The first of this year’s North Coast winegrapes have started to arrive at some sparkling wine houses.
Vintners are saying that intense frost, heat and wind problems early in the season appear to have produced a slightly smaller-than-average crop, but one with intense flavor and color.
Combined with a dry spring and summer, grape berry sizes are reported to be generally smaller, allowing more air and sun exposure to the clusters during maturation and a higher skin-to-juice ratio during winemaking.
A few sparkling wine houses such as J Vineyards & Winery near Healdsburg and Domaine Chandon in Napa started harvesting in earnest before just about anyone else. Others, such as Mumm Napa in Rutherford, Schramsberg Vineyards in Calistoga, and Domaine Carneros began about a week later.
J winemaker George Bursick sent his pickers into the vineyards at 3 a.m. to start bringing in Pinot Noir and Pinot Meunier, as well as some Pinot Grigio.
“We had ideal weather conditions this summer, and the quality of our crop will be outstanding,” Bursick told the North Bay Business Journal.
However, the warm, even temperatures during most of the growing season could create a labor crunch if the vineyards mature all at once, according to Bursick.
“Our biggest challenge will be securing enough bodies to pick all of the fruit,” he said.
Also challenging, given the spotty frost damage in a stricken vineyard, is the labor-intensive harvesting needed to pick and choose which fruit to pick, according to Eileen Crane, president and winemaker of Domaine Carneros.
“Word around here is that the crop could be a little short like 2007, or about 10 percent to 15 percent below average,” she said.
Ludovic Dervin, winemaker for Mumm Napa, also is expecting a fast-paced harvest, capping off a harried year for vineyard workers. First, crews had 20 to 30 sleepless spring nights battling frost. “We had one area we were irrigating for frost protection, and 10 days later we were irrigating for 100-degree weather,’ Dervin said. “I’ve never seen that.”

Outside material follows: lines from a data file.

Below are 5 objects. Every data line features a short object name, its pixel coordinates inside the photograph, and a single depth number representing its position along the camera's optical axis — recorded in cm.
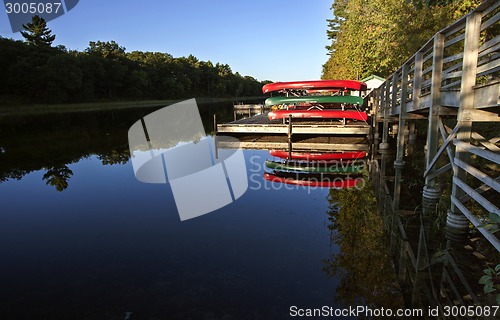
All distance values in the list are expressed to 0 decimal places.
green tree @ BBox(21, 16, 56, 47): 6263
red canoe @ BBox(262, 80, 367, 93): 1465
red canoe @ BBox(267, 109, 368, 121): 1421
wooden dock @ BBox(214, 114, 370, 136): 1378
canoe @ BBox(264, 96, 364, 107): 1425
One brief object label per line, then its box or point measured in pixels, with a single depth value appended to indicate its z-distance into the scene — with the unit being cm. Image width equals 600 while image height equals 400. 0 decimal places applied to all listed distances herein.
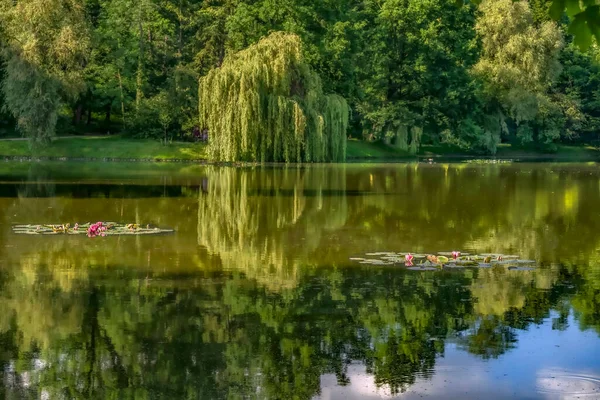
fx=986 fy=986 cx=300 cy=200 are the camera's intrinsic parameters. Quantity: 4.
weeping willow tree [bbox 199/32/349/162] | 5081
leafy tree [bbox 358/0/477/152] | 7081
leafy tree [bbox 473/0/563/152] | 7188
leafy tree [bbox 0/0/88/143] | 5641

Then a torrent of wildfires in June and July kept workers out of the vineyards because of heavy smoke, forcing crews tending Mumm Napa’s grapes to work long hours to catch up when the smoke cleared.
Now, flocks of hungry migratory birds are showing up earlier than expected, putting crews back into action to cover vine rows with protective nets. “It could be a sign of an early fall,” Dervin said about the birds.

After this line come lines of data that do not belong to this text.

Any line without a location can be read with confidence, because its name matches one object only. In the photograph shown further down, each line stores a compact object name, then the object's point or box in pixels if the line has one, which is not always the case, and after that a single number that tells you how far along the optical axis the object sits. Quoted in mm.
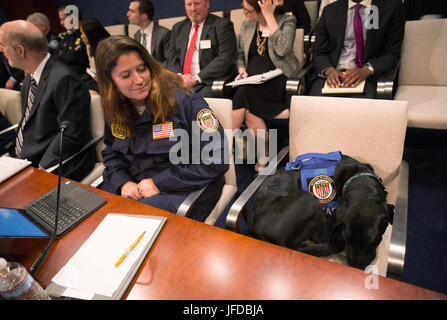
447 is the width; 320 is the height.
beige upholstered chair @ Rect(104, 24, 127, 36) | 3793
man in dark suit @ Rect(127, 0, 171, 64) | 3080
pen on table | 800
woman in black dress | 2186
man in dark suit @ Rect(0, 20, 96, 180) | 1616
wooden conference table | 678
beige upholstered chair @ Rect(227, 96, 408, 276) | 1146
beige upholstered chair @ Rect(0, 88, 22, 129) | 2129
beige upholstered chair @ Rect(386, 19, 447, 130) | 1876
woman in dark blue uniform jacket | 1249
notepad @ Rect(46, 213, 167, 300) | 744
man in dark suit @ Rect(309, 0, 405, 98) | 1948
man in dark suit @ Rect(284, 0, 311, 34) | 2686
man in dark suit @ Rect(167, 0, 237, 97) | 2553
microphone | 814
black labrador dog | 937
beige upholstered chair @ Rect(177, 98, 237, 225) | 1350
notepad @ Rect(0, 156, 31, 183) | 1291
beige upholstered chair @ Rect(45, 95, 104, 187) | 1697
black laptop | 920
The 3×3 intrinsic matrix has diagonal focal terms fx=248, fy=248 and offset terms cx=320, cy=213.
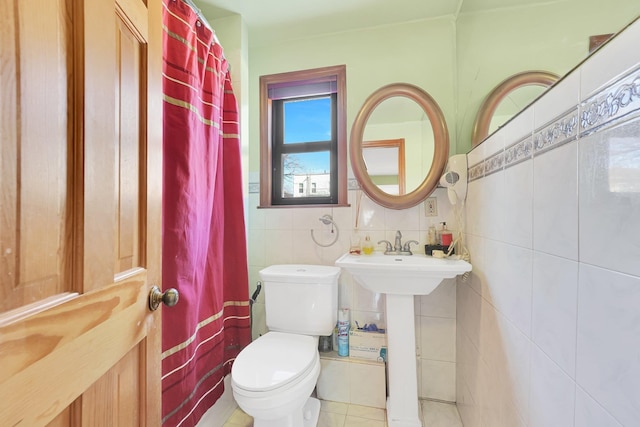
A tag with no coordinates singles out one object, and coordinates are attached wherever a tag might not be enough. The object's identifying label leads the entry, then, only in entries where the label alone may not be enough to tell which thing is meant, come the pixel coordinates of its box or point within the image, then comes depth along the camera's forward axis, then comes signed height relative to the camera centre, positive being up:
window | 1.67 +0.52
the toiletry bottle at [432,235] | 1.47 -0.14
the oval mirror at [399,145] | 1.46 +0.41
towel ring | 1.61 -0.07
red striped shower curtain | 0.97 -0.06
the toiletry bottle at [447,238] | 1.40 -0.15
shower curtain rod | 1.06 +0.89
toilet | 0.97 -0.67
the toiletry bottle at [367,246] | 1.49 -0.21
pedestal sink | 1.19 -0.59
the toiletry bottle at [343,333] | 1.49 -0.73
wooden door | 0.32 -0.01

The sparkling wine harvest starts a month or more before the first grapes are picked for white table wines, because grapes for sparkling wines are picked at lower sugar levels. It’s a time for wineries and growers to preview the potential size and quality of the rest of the harvest.
But a lot can happen between now and then, weather-wise, to affect timing and yields for the bulk of the harvest.